[[ Input for this task, beginning ]]
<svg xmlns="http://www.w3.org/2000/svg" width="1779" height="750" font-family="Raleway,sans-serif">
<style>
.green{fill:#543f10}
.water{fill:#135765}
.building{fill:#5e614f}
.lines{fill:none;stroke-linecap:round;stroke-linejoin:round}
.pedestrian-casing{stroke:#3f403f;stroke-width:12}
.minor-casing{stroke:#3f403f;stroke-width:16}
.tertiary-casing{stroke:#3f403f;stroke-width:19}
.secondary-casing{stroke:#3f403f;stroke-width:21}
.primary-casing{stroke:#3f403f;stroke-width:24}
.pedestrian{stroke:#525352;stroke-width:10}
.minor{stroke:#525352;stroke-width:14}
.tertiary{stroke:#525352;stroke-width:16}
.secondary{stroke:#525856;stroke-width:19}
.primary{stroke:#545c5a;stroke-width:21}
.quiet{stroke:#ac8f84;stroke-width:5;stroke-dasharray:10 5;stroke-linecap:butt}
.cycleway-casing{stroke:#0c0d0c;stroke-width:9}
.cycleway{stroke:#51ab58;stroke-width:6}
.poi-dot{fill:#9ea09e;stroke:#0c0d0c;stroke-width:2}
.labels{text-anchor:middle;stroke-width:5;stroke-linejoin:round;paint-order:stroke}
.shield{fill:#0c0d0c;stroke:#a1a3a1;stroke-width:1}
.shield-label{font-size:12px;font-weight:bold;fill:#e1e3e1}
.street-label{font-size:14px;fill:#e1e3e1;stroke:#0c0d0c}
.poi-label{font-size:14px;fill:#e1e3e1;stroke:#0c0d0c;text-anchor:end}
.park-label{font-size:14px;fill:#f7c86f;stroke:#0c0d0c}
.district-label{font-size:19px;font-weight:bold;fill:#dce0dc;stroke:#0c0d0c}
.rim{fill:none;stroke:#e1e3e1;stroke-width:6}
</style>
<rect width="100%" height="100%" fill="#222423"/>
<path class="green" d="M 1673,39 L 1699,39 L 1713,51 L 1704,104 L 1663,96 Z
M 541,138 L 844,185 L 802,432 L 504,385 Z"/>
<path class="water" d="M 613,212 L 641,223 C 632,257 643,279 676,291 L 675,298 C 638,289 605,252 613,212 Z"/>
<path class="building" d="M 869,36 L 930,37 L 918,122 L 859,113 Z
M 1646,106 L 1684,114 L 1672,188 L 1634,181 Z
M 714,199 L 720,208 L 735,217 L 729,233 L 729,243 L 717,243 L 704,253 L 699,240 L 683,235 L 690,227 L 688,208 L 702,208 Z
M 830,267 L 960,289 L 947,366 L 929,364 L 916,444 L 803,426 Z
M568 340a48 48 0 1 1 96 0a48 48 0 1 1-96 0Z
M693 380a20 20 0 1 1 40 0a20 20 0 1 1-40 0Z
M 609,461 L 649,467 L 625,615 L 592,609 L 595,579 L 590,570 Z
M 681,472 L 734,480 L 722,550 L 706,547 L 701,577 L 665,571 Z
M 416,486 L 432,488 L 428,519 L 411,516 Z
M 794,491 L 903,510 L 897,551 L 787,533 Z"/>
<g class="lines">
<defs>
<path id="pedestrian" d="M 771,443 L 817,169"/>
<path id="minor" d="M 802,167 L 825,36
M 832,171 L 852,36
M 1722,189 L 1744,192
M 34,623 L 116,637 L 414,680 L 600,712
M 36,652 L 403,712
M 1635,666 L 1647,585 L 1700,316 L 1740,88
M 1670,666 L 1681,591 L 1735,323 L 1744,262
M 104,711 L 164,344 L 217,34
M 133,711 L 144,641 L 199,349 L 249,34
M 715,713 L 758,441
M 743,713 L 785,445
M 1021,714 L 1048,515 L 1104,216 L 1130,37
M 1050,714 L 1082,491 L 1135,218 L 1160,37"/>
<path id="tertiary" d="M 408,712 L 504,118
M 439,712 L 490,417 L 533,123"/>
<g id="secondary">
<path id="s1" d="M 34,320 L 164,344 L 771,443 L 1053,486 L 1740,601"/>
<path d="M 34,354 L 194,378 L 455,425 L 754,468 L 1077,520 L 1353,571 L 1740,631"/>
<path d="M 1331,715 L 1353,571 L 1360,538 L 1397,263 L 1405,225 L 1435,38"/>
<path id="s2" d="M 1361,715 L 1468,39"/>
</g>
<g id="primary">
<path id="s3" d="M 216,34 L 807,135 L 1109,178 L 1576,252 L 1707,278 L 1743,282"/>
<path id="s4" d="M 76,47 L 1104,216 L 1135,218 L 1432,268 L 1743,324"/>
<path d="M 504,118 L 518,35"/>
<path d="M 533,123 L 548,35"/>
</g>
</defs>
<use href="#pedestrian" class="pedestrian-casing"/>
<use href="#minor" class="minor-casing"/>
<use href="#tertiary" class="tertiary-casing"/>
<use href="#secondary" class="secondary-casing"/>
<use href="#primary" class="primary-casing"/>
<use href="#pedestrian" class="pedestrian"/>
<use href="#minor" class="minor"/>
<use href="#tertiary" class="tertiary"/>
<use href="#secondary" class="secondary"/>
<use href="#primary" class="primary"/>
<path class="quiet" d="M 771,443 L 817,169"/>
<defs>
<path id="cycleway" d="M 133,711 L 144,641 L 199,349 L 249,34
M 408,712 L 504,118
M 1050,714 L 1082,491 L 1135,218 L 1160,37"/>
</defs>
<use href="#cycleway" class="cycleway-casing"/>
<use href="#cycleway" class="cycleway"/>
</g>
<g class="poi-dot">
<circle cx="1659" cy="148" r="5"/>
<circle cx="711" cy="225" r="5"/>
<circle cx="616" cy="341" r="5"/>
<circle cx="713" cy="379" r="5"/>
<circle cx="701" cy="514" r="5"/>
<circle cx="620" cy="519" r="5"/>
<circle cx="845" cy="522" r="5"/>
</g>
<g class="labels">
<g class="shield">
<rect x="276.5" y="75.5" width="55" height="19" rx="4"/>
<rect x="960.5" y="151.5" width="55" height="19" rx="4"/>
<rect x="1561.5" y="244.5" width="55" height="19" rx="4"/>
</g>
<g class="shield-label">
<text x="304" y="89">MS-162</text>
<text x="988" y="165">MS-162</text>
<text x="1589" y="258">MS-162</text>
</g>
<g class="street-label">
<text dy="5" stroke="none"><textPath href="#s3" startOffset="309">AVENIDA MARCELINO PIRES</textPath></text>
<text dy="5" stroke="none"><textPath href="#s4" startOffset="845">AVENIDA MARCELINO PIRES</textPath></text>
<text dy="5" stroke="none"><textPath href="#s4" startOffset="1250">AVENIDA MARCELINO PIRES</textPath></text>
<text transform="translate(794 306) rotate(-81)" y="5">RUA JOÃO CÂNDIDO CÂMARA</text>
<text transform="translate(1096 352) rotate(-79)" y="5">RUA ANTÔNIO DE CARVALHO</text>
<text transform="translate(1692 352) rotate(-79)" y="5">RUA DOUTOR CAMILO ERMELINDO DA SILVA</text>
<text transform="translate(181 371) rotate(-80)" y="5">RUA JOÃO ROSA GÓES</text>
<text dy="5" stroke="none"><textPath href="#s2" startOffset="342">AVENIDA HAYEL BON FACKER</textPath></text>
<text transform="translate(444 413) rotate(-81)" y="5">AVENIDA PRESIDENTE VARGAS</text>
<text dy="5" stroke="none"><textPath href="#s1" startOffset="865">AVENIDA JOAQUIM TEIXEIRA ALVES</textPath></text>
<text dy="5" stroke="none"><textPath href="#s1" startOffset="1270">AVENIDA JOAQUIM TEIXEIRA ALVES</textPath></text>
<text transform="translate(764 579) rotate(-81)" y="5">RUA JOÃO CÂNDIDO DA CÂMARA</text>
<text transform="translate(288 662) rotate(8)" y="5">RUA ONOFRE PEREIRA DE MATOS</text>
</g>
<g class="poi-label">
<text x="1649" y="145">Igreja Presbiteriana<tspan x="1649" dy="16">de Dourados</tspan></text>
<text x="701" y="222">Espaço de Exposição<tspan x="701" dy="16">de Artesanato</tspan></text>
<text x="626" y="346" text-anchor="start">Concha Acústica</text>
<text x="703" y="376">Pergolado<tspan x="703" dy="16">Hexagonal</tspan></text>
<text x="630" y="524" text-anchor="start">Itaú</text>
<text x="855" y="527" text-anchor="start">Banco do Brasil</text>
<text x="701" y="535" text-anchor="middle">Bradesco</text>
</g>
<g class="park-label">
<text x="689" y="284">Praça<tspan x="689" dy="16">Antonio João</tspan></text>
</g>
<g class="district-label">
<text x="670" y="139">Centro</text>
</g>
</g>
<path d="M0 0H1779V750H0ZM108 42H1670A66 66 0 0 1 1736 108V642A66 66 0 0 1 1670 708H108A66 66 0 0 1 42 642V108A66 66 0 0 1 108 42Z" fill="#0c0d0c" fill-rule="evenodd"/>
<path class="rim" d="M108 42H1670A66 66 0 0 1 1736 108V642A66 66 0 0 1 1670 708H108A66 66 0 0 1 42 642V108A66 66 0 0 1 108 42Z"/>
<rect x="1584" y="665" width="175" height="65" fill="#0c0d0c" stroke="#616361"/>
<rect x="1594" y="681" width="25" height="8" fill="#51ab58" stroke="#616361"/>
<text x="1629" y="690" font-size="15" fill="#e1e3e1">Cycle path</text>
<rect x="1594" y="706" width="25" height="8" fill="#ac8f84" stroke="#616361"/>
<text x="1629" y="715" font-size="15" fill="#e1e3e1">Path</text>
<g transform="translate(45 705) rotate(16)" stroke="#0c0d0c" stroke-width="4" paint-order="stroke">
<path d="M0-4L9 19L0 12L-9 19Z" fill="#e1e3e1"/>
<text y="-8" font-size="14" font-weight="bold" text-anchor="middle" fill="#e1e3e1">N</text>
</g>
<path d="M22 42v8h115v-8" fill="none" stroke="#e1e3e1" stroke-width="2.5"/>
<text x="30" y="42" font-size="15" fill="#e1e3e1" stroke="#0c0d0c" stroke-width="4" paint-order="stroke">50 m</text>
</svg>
[[ Input for this task, end ]]
What is needed: The answer must be every line from the records above that contains the word "linejoin", copied out.

Output for this exercise:
.lines{fill:none;stroke-linecap:round;stroke-linejoin:round}
.labels{text-anchor:middle;stroke-width:5;stroke-linejoin:round;paint-order:stroke}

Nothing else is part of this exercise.